Довольная первой победой Майка отправилась в детдом № 45 – деревянное двухэтажное здание бывшей школы, почерневшее, покосившееся и страшное, как врата ада. Сторож занимался покраской входной двери, возил вымазанной в темно-бордовой масляной краске кисточкой по голым доскам. Майка по-пионерски отсалютовала ему и потребовала встречи с директором. Того не оказалось – уехал за город. Майка потребовала зама. Им была строгого вида дамочка, говорящая с сильным немецким акцентом. Она встретила юную посетительницу в своем маленьком кабинетике с единственным окном без занавесок, сидя за конторским столом, на котором возвышались горы папок, учетных журналов и ведомостей. Она сделала жест в сторону стула, но Майка отказалась сесть. Несколько минут они смотрели друг на друга неприязненно, изучающе. Немка была сухарем на вид, спуску своим подопечным, видно, не давала, да и гостью жаловать не собиралась. Майка протянула свою чернильную ладонь.
– На шее у одного из ваших воспитанников есть вот такое пятно, – сказала она. – Требую немедленной выдачи хулигана.

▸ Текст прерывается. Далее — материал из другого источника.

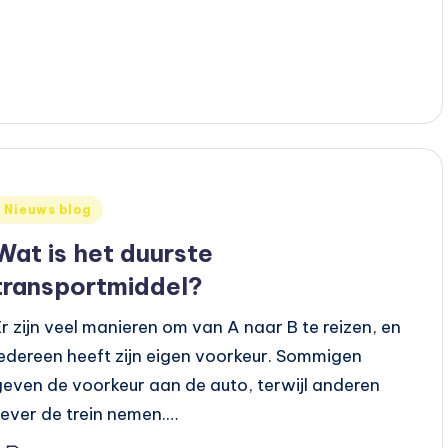
Geplaatst
Nieuws blog
n
Wat is het duurste
transportmiddel?
Er zijn veel manieren om van A naar B te reizen, en
iedereen heeft zijn eigen voorkeur. Sommigen
geven de voorkeur aan de auto, terwijl anderen
liever de trein nemen.…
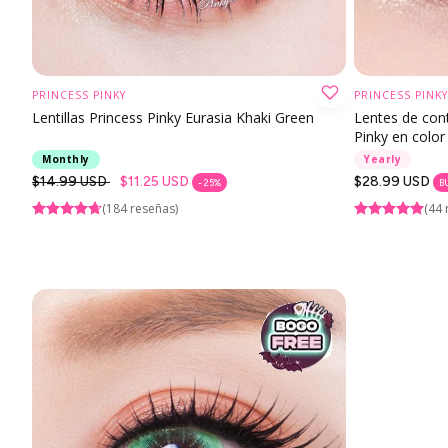
PRINCESS PINKY
PRINCESS PINKY
ELIJA OPCIÓN
Lentillas Princess Pinky Eurasia Khaki Green
Lentes de cont
Pinky en color
Monthly
Yearly
Precio
$14.99 USD
$11.25 USD
Precio
$28.99 USD
- 25%
B
regular
regular
(184 reseñas)
(44 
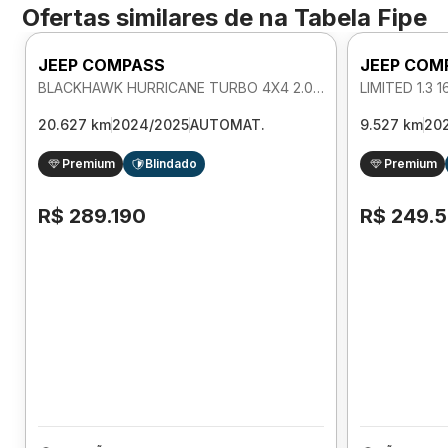
Ofertas similares de
na Tabela Fipe
JEEP COMPASS
JEEP COM
BLACKHAWK HURRICANE TURBO 4X4 2.0 AUTOMATICO
20.627 km
2024/2025
AUTOMAT.
9.527 km
20
Premium
Blindado
Premium
R$ 289.190
R$ 249.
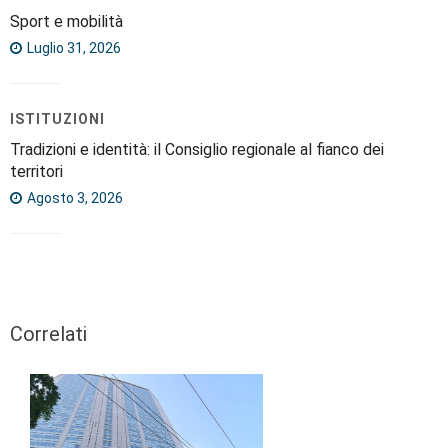
Sport e mobilità
Luglio 31, 2026
ISTITUZIONI
Tradizioni e identità: il Consiglio regionale al fianco dei
territori
Agosto 3, 2026
Correlati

Дамочка с немецким акцентом сначала взвилась, вскочила из-за стола, принявшись возражать и уклоняться, отказывалась верить словам Майки, и разговор их некоторое время выглядел так: «Ну мошет пыть…» – «Нет!», «Ну мошет пыть…» – «Нет!»
Майка стояла на своем. Все, что она могла сделать, это красочно рассказать, как ее вчера повалили на землю и облили руку чернилами, крикнув, что это черная метка.
– Но что им нушно пыло так талеко от сюта? – не унималась женщина, то и дело всплескивая руками. Она отчаянно не хотела неприятностей, однако тут же смягчилась, когда увидела заштопанный карман пальто гостьи, видно, факт порчи имущества задел какие-то глубины ее душевной организации – немцы очень помешаны на порядке. Она замолчала, походила взад-вперед, внезапно изменилась в лице, опять заломила руки и спросила таким же озабоченным тоном, как давеча торговец чернилами, что Майя намерена делать с правонарушителем. Согласившись на выговор и щелбан, зам вышла.
Через полчаса в дверях показался обидчик Майки, которого немка подталкивала в спину. Боря Нежданов – тот мелкий с финкой. Конопатое лицо вымыто, светлые, как колосящаяся пшеница, волосы тщательно зачесаны назад, глаза круглые, зеленые, как у кота. Одет он был в рубашку, темно-синий вязаный жилет поверх нее и те же серые и широкие, как паруса, штаны, основательно перепачканные черным – обливая Майку, он, оказывается, испачкал и себя. А второй пары штанов у него не имелось. Боря застыл в дверях, уперся, дальше идти не хотел, как его женщина сзади ни понукала.
– Ну что, – Майка поднялась, не по-девичьи широко расставила ноги и уперлась кулаками в бока, – я же сказала, что не уйдешь.